Among Mexican communities, traditional doctors from the native peoples gather to fight for the survival of their culture. “Our organization is almost twenty years old. We woke up and said Enough! to the oppression of religions. Many churches continue to offend and trample us with their prohibitions, insults and indifference to our culture. They say that our curanderos (local shamanic figures) do not receive their gifts from God, they declare that we cannot help people to heal spiritually and that the Mayan Altar is a symbol of the devil,” affirms an elderly member of the Indio Theology.

“It is true that some who say they are traditional doctors take advantage of the sufferings of our brothers: they get paid and often have not received the spiritual gift,” continues the tatik (tzeltal term of respect for the elderly, with the literal meaning of ‘father’). “These are not curanderos, they do not work for the light, but for darkness. We accept the presence of some pastors or priests, as long as they come to learn and not to impose, to fight with us for our culture”.

The traditional doctors of Indio Theology in Chiapas come from the Zapatista world and are almost all former members of the EZLN (Zapatista Army of National Liberation – Translator’s Note). This theological current has an ecumenical and interreligious structure and promotes the union between different religious groups that are literally fragmenting the social structure of communities and individual families creating strong conflicts and internal divisions.

“Much of our knowledge has been lost with the arrival of the conquistadores.
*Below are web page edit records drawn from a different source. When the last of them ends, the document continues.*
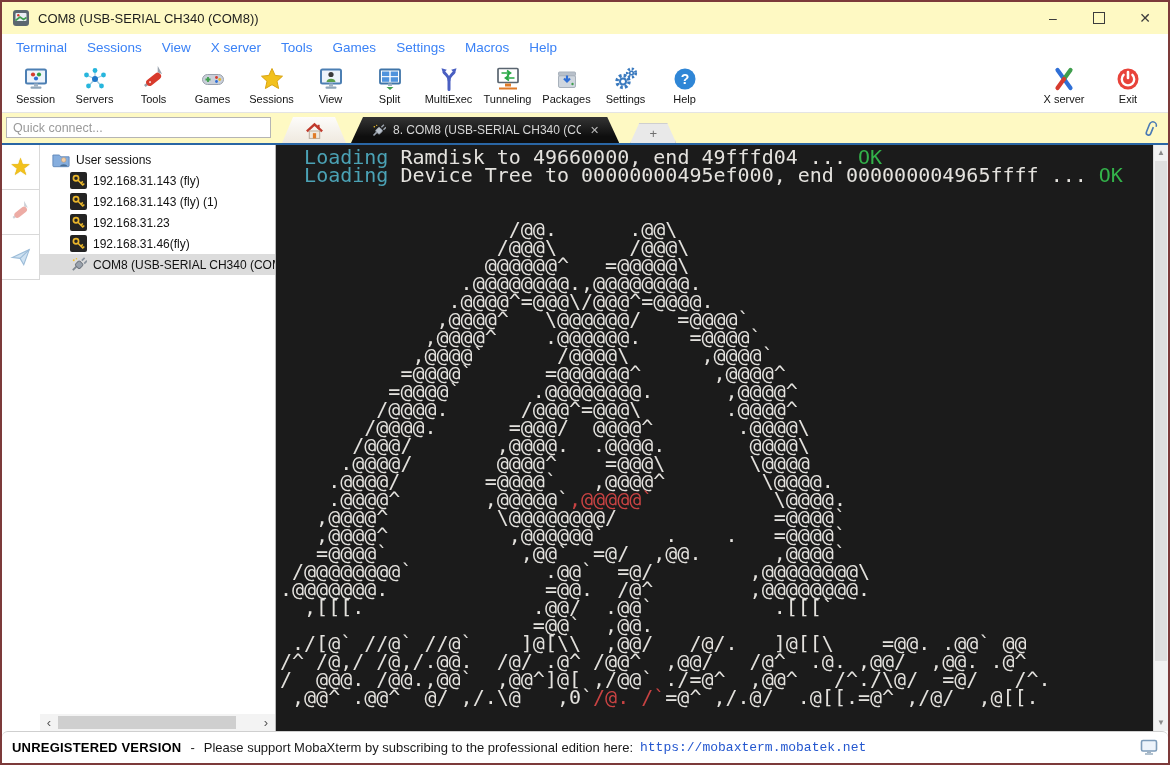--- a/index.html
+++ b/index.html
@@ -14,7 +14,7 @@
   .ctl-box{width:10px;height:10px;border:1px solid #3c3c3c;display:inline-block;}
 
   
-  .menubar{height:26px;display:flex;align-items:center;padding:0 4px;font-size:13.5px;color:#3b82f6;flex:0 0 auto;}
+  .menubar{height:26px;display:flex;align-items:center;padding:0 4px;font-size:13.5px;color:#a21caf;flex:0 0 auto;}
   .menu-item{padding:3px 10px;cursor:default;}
We have been persecuted and we still feel oppressed by these systems of life that do not belong to us. When we organize meetings in different communities, we share our knowledge. We try to recover our roots. We rediscover our sacred books and the calendars of the ancients. We rediscover our nawales (particular energies linked to the day of birth), which protect us and infuse us with energy thanks to their animal characteristics. They help us to understand our mission in this world,” continues the old man.  “We exchange opinions on the spirituality of Mother Earth and Grandma Moon, we ask our elders to interpret dreams and visions we have at a certain time of night. We share our knowledge about medicinal plants and much more. We must share with the community and not be selfish.”

All this knowledge is then connected with current religious beliefs, forming a syncretic religious system. The coordinators of Indio Theology organize national and continental meetings deciding on the topics to be discussed. Next year, for example, they will meet in Tabasco at the national level and probably in Panama as far as the American continent is concerned.

The sonajas or maracas in the photo represent the voice of the ancients who return to advise the participants of rituals or assemblies. White fabrics embroidered at the edges are worn by the shamans during the rituals, while flowers between one candle and another are the tools of care given to the curandero during one of their visions. Incense is the “perfume of God”, paraphrasing the curandero himself, an element that blesses the people present and sacralises the ritual. All these cultural artefacts are characteristic of the Mayan Tzeltal culture.